The better question is: does this tell someone something true about who you are?
A story doesn't have to be relatable to be real. Most of the art that has ever mattered to anyone wasn't universally relatable - it was specific. It was one person's particular experience, told with enough honesty that it made other people feel less alone in their own particular experience. That specificity is the thing. Not the polish, not the platform performance, not the technical process. The specificity of what you were actually trying to say, and whether you had the courage to say it without softening the edges to make it more digestible.
I can feel the difference when a track gets there. I keep talking about frisson. You could also just call it "knowing". And it only happens when I believe the experience behind the words I hear is genuinely in them, not just described by them. Obviously this is much easier to achieve on my own tracks ...but I do get the reaction from others as well, once in a while. That's the only quality control that matters to me. Not because it's a perfect system - but because it's the one thing the impostor syndrome can't access. It doesn't fire when I'm acting. It fires when I'm telling the truth.

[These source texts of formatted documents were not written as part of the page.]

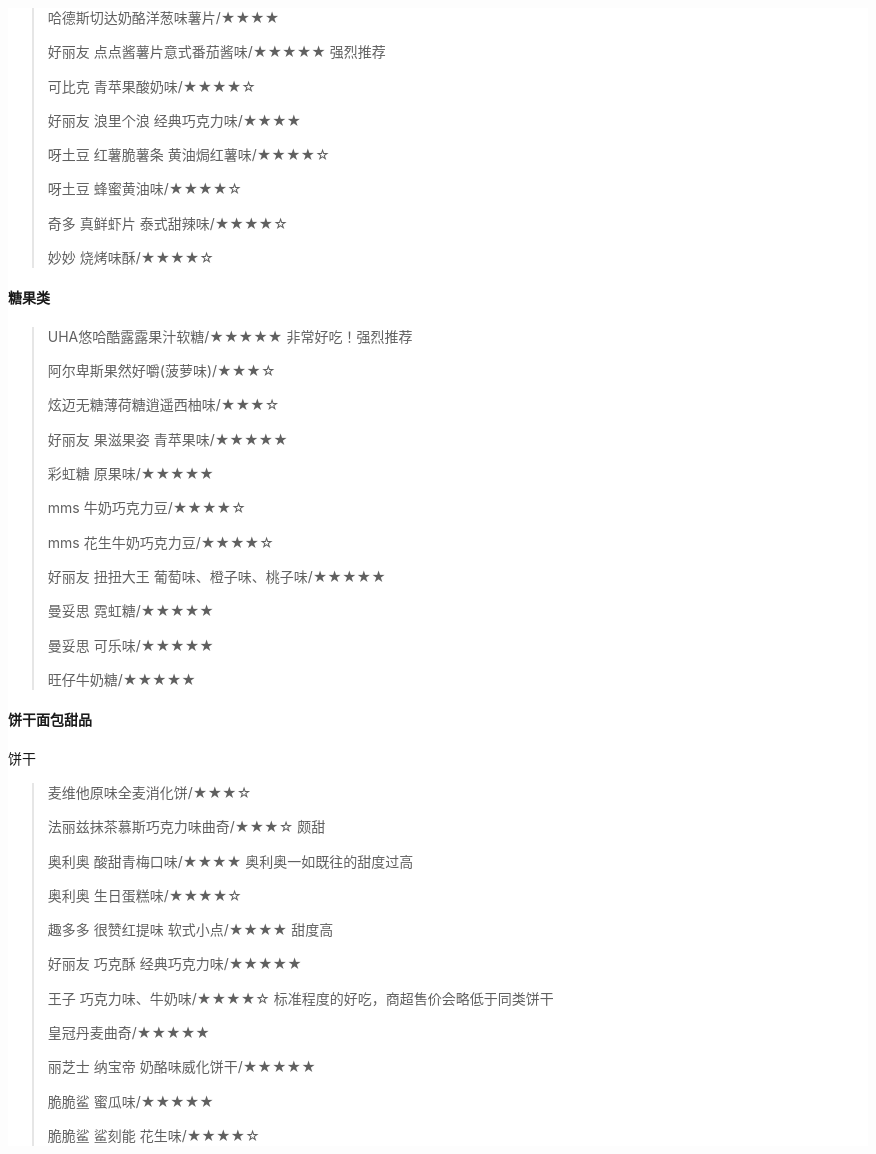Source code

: > 哈德斯切达奶酪洋葱味薯片/★★★★ 
> 
> 好丽友 点点酱薯片意式番茄酱味/★★★★★ 强烈推荐
> 
> 可比克 青苹果酸奶味/★★★★☆
> 
> 好丽友 浪里个浪 经典巧克力味/★★★★
> 
> 呀土豆 红薯脆薯条 黄油焗红薯味/★★★★☆
> 
> 呀土豆 蜂蜜黄油味/★★★★☆
> 
> 奇多 真鲜虾片 泰式甜辣味/★★★★☆
>
> 妙妙 烧烤味酥/★★★★☆

#### 糖果类

> UHA悠哈酷露露果汁软糖/★★★★★ 非常好吃！强烈推荐
>
> 阿尔卑斯果然好嚼(菠萝味)/★★★☆
>
> 炫迈无糖薄荷糖逍遥西柚味/★★★☆
> 
> 好丽友 果滋果姿 青苹果味/★★★★★
> 
> 彩虹糖 原果味/★★★★★
> 
> mms 牛奶巧克力豆/★★★★☆
> 
> mms 花生牛奶巧克力豆/★★★★☆
> 
> 好丽友 扭扭大王 葡萄味、橙子味、桃子味/★★★★★
> 
> 曼妥思 霓虹糖/★★★★★
> 
> 曼妥思 可乐味/★★★★★
> 
> 旺仔牛奶糖/★★★★★

#### 饼干面包甜品

饼干

> 麦维他原味全麦消化饼/★★★☆
>
> 法丽兹抹茶慕斯巧克力味曲奇/★★★☆ 颇甜
> 
> 奥利奥 酸甜青梅口味/★★★★ 奥利奥一如既往的甜度过高
> 
> 奥利奥 生日蛋糕味/★★★★☆
> 
> 趣多多 很赞红提味 软式小点/★★★★ 甜度高
> 
> 好丽友 巧克酥 经典巧克力味/★★★★★
> 
> 王子 巧克力味、牛奶味/★★★★☆ 标准程度的好吃，商超售价会略低于同类饼干
> 
> 皇冠丹麦曲奇/★★★★★
> 
> 丽芝士 纳宝帝 奶酪味威化饼干/★★★★★
> 
> 脆脆鲨 蜜瓜味/★★★★★
> 
> 脆脆鲨 鲨刻能 花生味/★★★★☆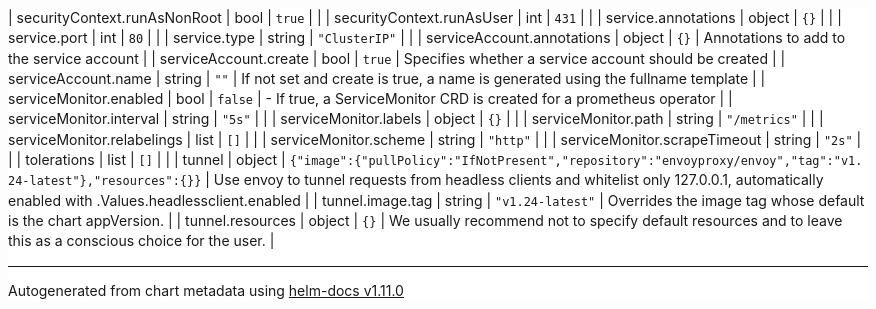 | securityContext.runAsNonRoot | bool | `true` |  |
| securityContext.runAsUser | int | `431` |  |
| service.annotations | object | `{}` |  |
| service.port | int | `80` |  |
| service.type | string | `"ClusterIP"` |  |
| serviceAccount.annotations | object | `{}` | Annotations to add to the service account |
| serviceAccount.create | bool | `true` | Specifies whether a service account should be created |
| serviceAccount.name | string | `""` | If not set and create is true, a name is generated using the fullname template |
| serviceMonitor.enabled | bool | `false` | - If true, a ServiceMonitor CRD is created for a prometheus operator |
| serviceMonitor.interval | string | `"5s"` |  |
| serviceMonitor.labels | object | `{}` |  |
| serviceMonitor.path | string | `"/metrics"` |  |
| serviceMonitor.relabelings | list | `[]` |  |
| serviceMonitor.scheme | string | `"http"` |  |
| serviceMonitor.scrapeTimeout | string | `"2s"` |  |
| tolerations | list | `[]` |  |
| tunnel | object | `{"image":{"pullPolicy":"IfNotPresent","repository":"envoyproxy/envoy","tag":"v1.24-latest"},"resources":{}}` | Use envoy to tunnel requests from headless clients and whitelist only 127.0.0.1, automatically enabled with .Values.headlessclient.enabled |
| tunnel.image.tag | string | `"v1.24-latest"` | Overrides the image tag whose default is the chart appVersion. |
| tunnel.resources | object | `{}` | We usually recommend not to specify default resources and to leave this as a conscious choice for the user. |

----------------------------------------------
Autogenerated from chart metadata using [helm-docs v1.11.0](https://github.com/norwoodj/helm-docs/releases/v1.11.0)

I'll be transparent about something here since this whole piece is about honesty: I use AI extensively for scaffolding this blog. Especially the research via Gemini Deep Searches, I use Notebook LLM to get an idea of structure, organizing all assets, finding connections between ideas I haven't fully articulated yet. It's a huge part of how I work and I'm not shy about that. But the writing - the actual sentences, the voice, the specific way I choose to say something - that's mine. That distinction is the whole point of everything I've argued above, and I'd be a hypocrite not to name it in a piece about creative legitimacy. The scaffolding is AI. The building is me.
None of this means the work is finished. We're all a work in progress - not just the art, but us. Every track I make is a step further into understanding what I'm actually trying to say and how to say it. Some of them get closer than others. Some of them I look back at and hear exactly where I was pulling punches. That's fine. That's the process. The impostor syndrome wants you to believe that not being there yet is proof you were never real. It isn't. It's just proof you're still going.
The AI Ghostwriter Effect is real. Psychological ownership does require effort and intention - the research on that is solid. The answer isn't to dismiss it but to take all this seriously. If you want to combat that feeling, go and keep your hands in the work, write your own words, make the choices that require you to actually have a perspective. Use the machine for execution. But keep the authorship. Not as a moral position - just as the only way it ever genuinely feels like yours. And give yourself time. The voice gets clearer. The work gets more honest. We're all still figuring it out.